Profile Data on Tables and Columns in Data Quality

Alation Cloud Service Applies to Alation Cloud Service instances of Alation

Data profiling allows you to analyze the characteristics, distributions, and quality of your data directly within the check configuration process. Profiling helps you understand your data before setting appropriate thresholds and validation rules.

Note

Service account credentials for the data source are used to run data profiling.

When setting up a check, you can profile selected tables or specific columns. The profiling results provide key insights, including:

  • Distribution statistics

  • Data type patterns

  • Null value percentages

  • Uniqueness metrics

  • Value ranges

Using this information, you can configure more effective and accurate data quality checks.

Run Profiling on Data

You can profile data when you create a monitor during column selection and configuring checks.
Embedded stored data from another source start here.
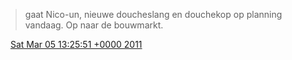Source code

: > gaat Nico\-un, nieuwe doucheslang en douchekop op planning vandaag\. Op naar de bouwmarkt\.

<img src="../../media/tweet.ico" width="12" /> [Sat Mar 05 13:25:51 +0000 2011](https://twitter.com/DromerDenker/status/44025835702861824)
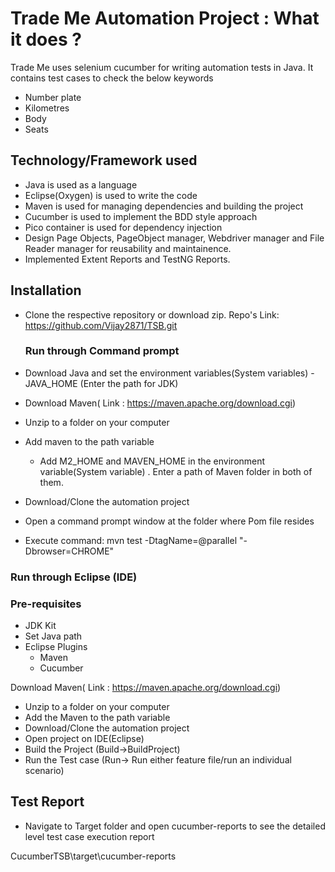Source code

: # Trade Me Automation Project : What it does ?

Trade Me uses selenium cucumber for writing automation tests in Java. It contains test cases to check the below keywords 
+	Number plate 
+ Kilometres 
+ Body 
+	Seats 

## Technology/Framework used 
+ Java is used as a language  
+ Eclipse(Oxygen) is used to write the code 
+ Maven is used for managing dependencies and building the project
+ Cucumber is used to implement the BDD style approach 
+ Pico container is used for dependency injection
+ Design Page Objects, PageObject manager, Webdriver manager and File Reader manager for reusability and maintainence.
+ Implemented Extent Reports and TestNG Reports.

## Installation

+ Clone the respective repository or download zip. 
  Repo's Link: https://github.com/Vijay2871/TSB.git
  
  ### Run through Command prompt 
+ Download Java and set the environment variables(System variables) - JAVA_HOME (Enter the path for JDK)
+ Download Maven( Link : https://maven.apache.org/download.cgi)
+ Unzip to a folder on your computer
+ Add maven to the path variable
  - Add M2_HOME and MAVEN_HOME in the environment variable(System variable) . Enter a path of Maven folder in both of them.
+ Download/Clone the automation project
+ Open a command prompt window at the folder where Pom file resides
+ Execute command: mvn test -DtagName=@parallel "-Dbrowser=CHROME"

### Run through Eclipse (IDE)

### Pre-requisites
+ JDK Kit
+ Set Java path
+ Eclipse  Plugins
  - Maven
  - Cucumber
  
Download Maven( Link : https://maven.apache.org/download.cgi)
+ Unzip to a folder on your computer
+ Add the Maven to the path variable
+ Download/Clone the automation project
+ Open project on IDE(Eclipse)
+ Build the Project (Build->BuildProject)
+ Run the Test case (Run-> Run either feature file/run an individual scenario)

## Test Report

+ Navigate to Target folder and open cucumber-reports to see the detailed level 
test case execution report

CucumberTSB\target\cucumber-reports
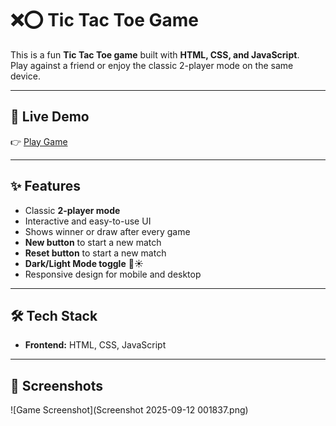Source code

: # ❌⭕ Tic Tac Toe Game

This is a fun **Tic Tac Toe game** built with **HTML, CSS, and JavaScript**.  
Play against a friend or enjoy the classic 2-player mode on the same device.  

---

## 🔗 Live Demo
👉 [Play Game](https://gulabhussain.github.io/Tic-Tac-Toe-Game/)  

---

## ✨ Features
- Classic **2-player mode**  
- Interactive and easy-to-use UI  
- Shows winner or draw after every game
- **New button** to start a new match   
- **Reset button** to start a new match  
- **Dark/Light Mode toggle** 🌙☀️  
- Responsive design for mobile and desktop  

---

## 🛠️ Tech Stack
- **Frontend:** HTML, CSS, JavaScript  

---

## 📸 Screenshots
![Game Screenshot](Screenshot 2025-09-12 001837.png)

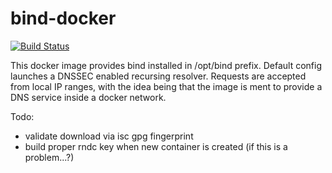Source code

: # bind-docker
[![Build Status](https://travis-ci.org/dnscryptio/bind-docker.svg?branch=master)](https://travis-ci.org/dnscryptio/bind-docker)

This docker image provides bind installed in /opt/bind prefix. Default config launches a DNSSEC enabled recursing resolver. Requests are accepted from local IP ranges, with the idea being that the image is ment to provide a DNS service inside a docker network.

Todo:
- validate download via isc gpg fingerprint
- build proper rndc key when new container is created (if this is a problem...?)
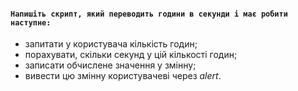 #### `Напишіть скрипт, який переводить години в секунди і має робити наступне:`

* запитати у користувача кількість годин;
* порахувати, скільки секунд у цій кількості годин;
* записати обчислене значення у змінну;
* вивести цю змінну користувачеві через _alert_.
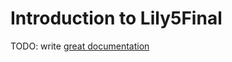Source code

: # Introduction to Lily5Final

TODO: write [great documentation](http://jacobian.org/writing/what-to-write/)
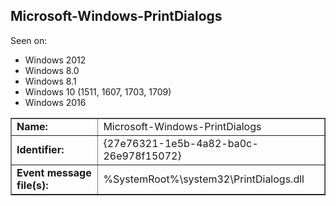 ## Microsoft-Windows-PrintDialogs

Seen on:
* Windows 2012
* Windows 8.0
* Windows 8.1
* Windows 10 (1511, 1607, 1703, 1709)
* Windows 2016

<table border="1" class="docutils">
  <tbody>
    <tr>
      <td><b>Name:</b></td>
      <td>Microsoft-Windows-PrintDialogs</td>
    </tr>
    <tr>
      <td><b>Identifier:</b></td>
      <td>{27e76321-1e5b-4a82-ba0c-26e978f15072}</td>
    </tr>
    <tr>
      <td><b>Event message file(s):</b></td>
      <td>%SystemRoot%\system32\PrintDialogs.dll</td>
    </tr>
  </tbody>
</table>

&nbsp;

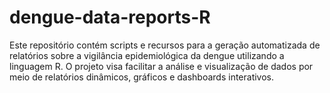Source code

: # dengue-data-reports-R
Este repositório contém scripts e recursos para a geração automatizada de relatórios sobre a vigilância epidemiológica da dengue utilizando a linguagem R. O projeto visa facilitar a análise e visualização de dados por meio de relatórios dinâmicos, gráficos e dashboards interativos.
This is an optional step during the monitor creation and is available for you to analyze the characteristics of the data. For more information, see Add a Monitor. You can also run data profiling after the monitor creation through Monitors tab. For more information, see Manage a Monitor.

  1. During monitor setup and column selection, click Run Profile to use data profiling feature.

  2. In Run Profile section, select a profiling depth:

    • Quick Profile (Shallow): Offers rapid insights by profiling a representative sample of 10,000 rows, minimizing processing overhead.

    • Full Profile (Deep): Provides the most complete assessment of data quality by conducting a comprehensive scan across all rows in the table.

  3. You can either select Profile All Tables or Select Specific Tables to run data profiling.

  4. Click Profile Data.

  5. When data profiling completes, you can view the following:

    • Depending upon the column attributes fields could be: Duplicate Count, Null Count, Null Percentage, Total Rows, Unique Count, Unique Percentage, Average Length, Maximum Length, Minimum Length, Average Seconds Delta, Max Date, Min Date, and so on.

    • Active checks: Displays the type of checks, check definition, status, and its last run details.